Question Eight: May a credit union loan six percent of its assets to a member and six percent to a business in which the member has a majority interest?

Discussion: Refer to our discussion of the question above.

Question Nine: May a credit union loan six percent of its assets to a member and six percent to a business in which the member's spouse has a majority controlling interest (assume no ownership by the first member)?

Discussion: Refer to our discussion of questions one and seven, above. The precise resolution of this question depends on several variables, not the least of which are the marital property laws. See, e.g., Family Code § 5.61, (set out in the discussion of question one above); see also id. § 5.62. Because there are so many factual variables which control the outcome to this question, it is impossible to discuss all possible outcomes in the abstract.
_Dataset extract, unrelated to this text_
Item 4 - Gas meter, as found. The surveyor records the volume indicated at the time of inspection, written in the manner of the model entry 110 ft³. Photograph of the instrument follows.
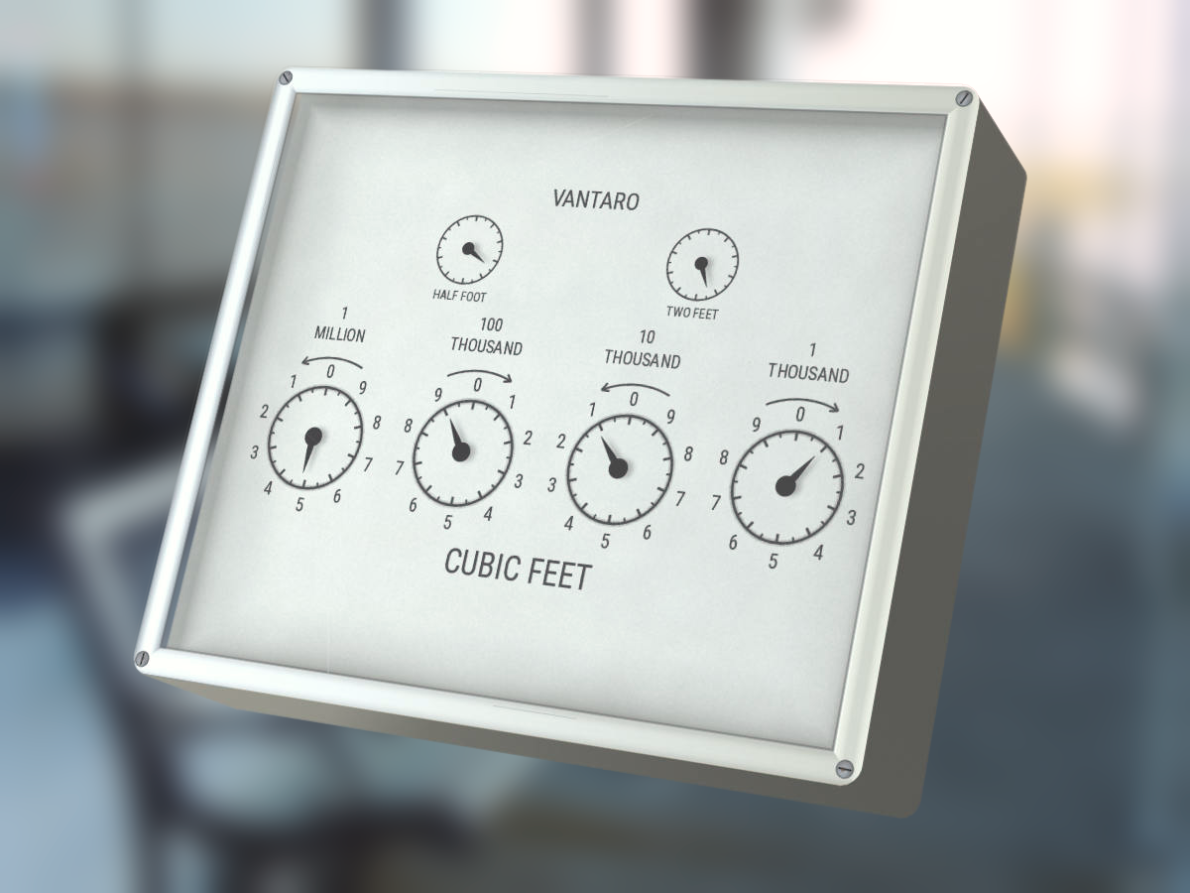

SUMMARY The credit union commissioner has the authority to determine whether the ten percent loan limit of article 2461-7.02, V.T.C.S., has been violated.

Very truly yours,

Jim Mattox Attorney General of Texas

Mary Keller Executive Assistant Attorney General

Judge Zollie Steakly Special Assistant Attorney General

Rick Gilpin Chairman Opinion Committee

Prepared by Don Bustion Assistant Attorney General

1 Effective November 1, 1987, the language of section 5.61(b) will be slightly modified. See Acts 1987, 70th Leg., 2d C.S., ch. 50, § 8, at 319, 325.